Effets indésirables de l’activation sympathique : un aspect à ne pas négliger durant la pandémie de COVID-19
La pandémie de maladie à coronavirus 2019 (COVID-19), causée par le coronavirus 2 du syndrome respiratoire aigu sévère (SARS-CoV-2), entraîne une morbidité et une mortalité significatives à l’échelle mondiale. Ce virus, appartenant au groupe des bêtacoronavirus, présente des similarités avec ceux responsables du SRAS et du MERS. Cependant, le SARS-CoV-2 exhibe une affinité de liaison supérieure pour l’enzyme de conversion de l’angiotensine 2 (ACE2), son récepteur d’entrée cellulaire. Cette caractéristique explique sa contagiosité accrue et les difficultés de contrôle comparativement au SARS-CoV.
Le SARS-CoV-2 infecte principalement les voies respiratoires où l’ACE2 est fortement exprimée. Si la majorité des patients développent des symptômes pseudo-grippaux modérés, les cas sévères évoluent rapidement vers une pneumonie, un syndrome de détresse respiratoire aiguë (SDRA) et un choc. Bien que le SDRA constitue la principale cause de mortalité, des données émergentes indiquent que les patients présentant des comorbidités cardiovasculaires (hypertension, diabète, cardiopathie ischémique) encourent un risque accru de complications graves. De plus, des atteintes cardiovasculaires (lésions myocardiques, troubles du rythme, dysrégulations tensionnelles) sont observées même chez des patients sans antécédents, associées à un pronostic défavorable.
L’expression ubiquitaire de l’ACE2 dans les systèmes respiratoire et cardiovasculaire suggère que les complications cardiaques pourraient résulter soit d’une infection virale directe, soit d’une atteinte indirecte par tempête cytokinique. Cependant, les études histologiques montrent une rareté des infiltrats inflammatoires myocardiques et l’absence de lésions structurelles majeures. Un cas clinique illustratif concerne une patiente de 64 ans avec décompensation cardiaque aiguë (fraction d’éjection ventriculaire gauche réduite, choc cardiogénique, tachyarythmies), sans trace de myocardite ou d’hyperinflammation systémique, impliquant plutôt une hyperactivation sympathique.
Le système nerveux sympathique joue un rôle clé dans les pathologies cardiovasculaires. Son activation compensatoire initiale, corrélée à la sévérité des atteintes, peut évoluer vers une stimulation persistante aggravant l’insuffisance cardiaque chronique, les arythmies ventriculaires et l’hypertension artérielle – des comorbidités fréquentes chez les patients COVID-19. De plus, cette activation pourrait induire un syndrome de Takotsubo, souvent méconnu. Des cas de Takotsubo inversé ont été rapportés lors de myocardites précoces COVID-19, potentiellement liés à une décharge catécholergique excessive.

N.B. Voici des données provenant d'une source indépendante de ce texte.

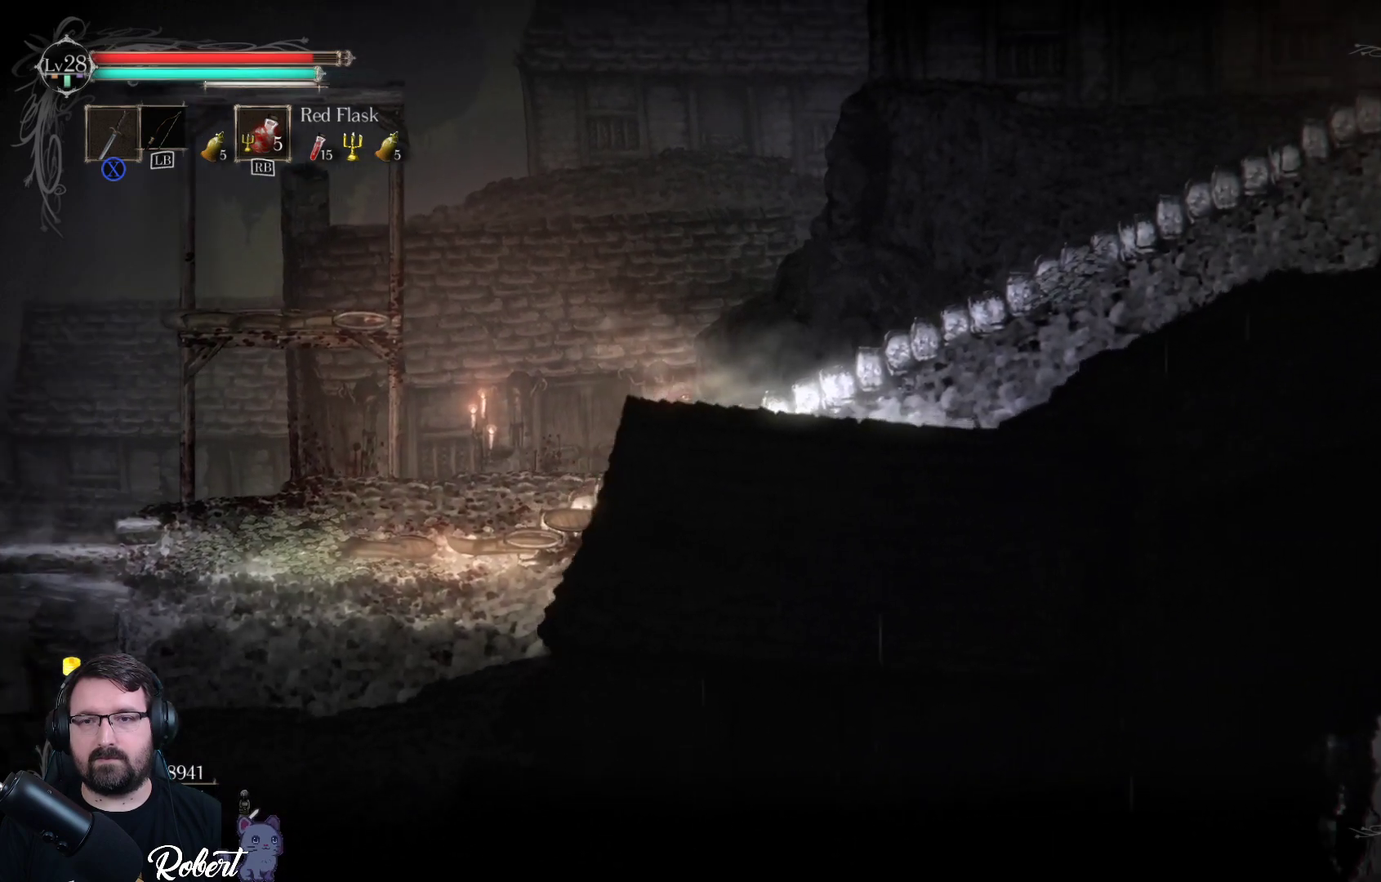
{"buttons": [], "left_stick": "right", "right_stick": "center", "events": []}
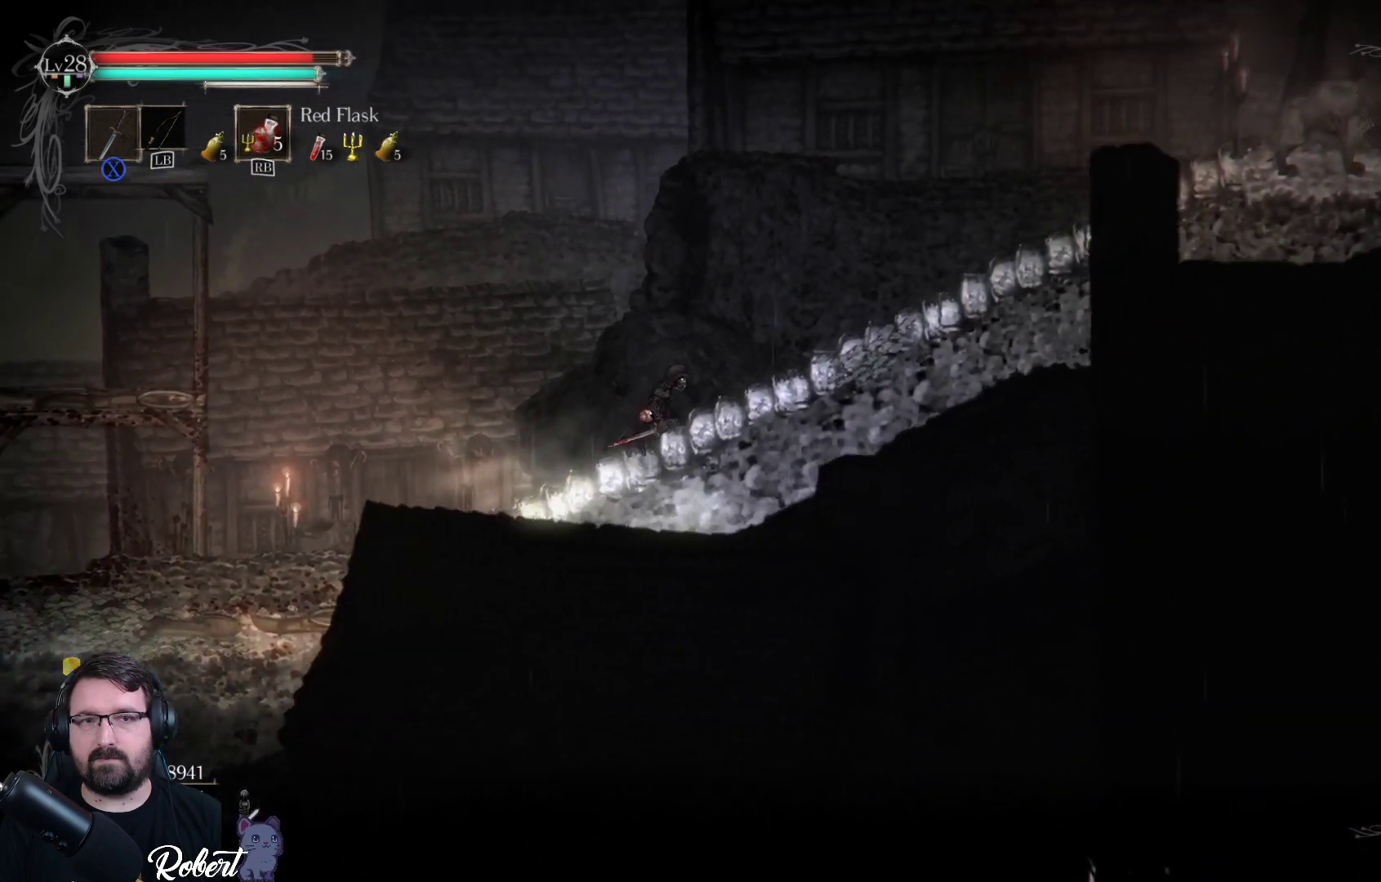
{"buttons": [], "left_stick": "right", "right_stick": "center", "events": []}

La tachycardie prolongée observée chez les patients SARS-CoV jusqu’à la troisième semaine d’hospitalisation pourrait relever de ce mécanisme. Parallèlement, les comorbidités cardiovasculaires préexistantes (hypertension, diabète, cardiopathie ischémique), associées à une hyperactivité sympathique basale, constituent des facteurs de risque majeur de COVID-19 sévère.
Plusieurs mécanismes pourraient expliquer l’activation sympathique post-infection : 1) L’hypoxie liée au SDRA stimulant les chimiorécepteurs carotidiens 2) L’invasion neurotrope du SARS-CoV-2 au niveau des centres sympathiques bulbaires (noyau du tractus solitaire, noyau paraventriculaire hypothalamique, zone ventrolatérale rostrale) 3) L’action des cytokines inflammatoires sur la barrière hémato-encéphalique 4) L’anxiété aiguë majorant la libération endogène de catécholamines
Face à ces constats, l’utilisation d’inhibiteurs sympathiques (agonistes des récepteurs imidazoliniques, bêta-bloquants, sympatholytiques centraux) mérite considération, particulièrement en l’absence de traitement spécifique. Une étude récente note d’ailleurs une incidence réduite de COVID-19 chez les patients sous bêta-bloquants.
En conclusion, bien que les mécanismes exacts des complications cardiovasculaires de la COVID-19 nécessitent des éclaircissements, les effets délétères de l’hyperactivation sympathique ne doivent pas être sous-estimés. Cette composante physiopathologique pourrait expliquer l’aggravation des cardiopathies préexistantes et l’émergence de nouvelles atteintes cardiaques. Une modulation pharmacologique de l’activité sympathique représenterait donc une piste thérapeutique prometteuse, justifiant des investigations complémentaires.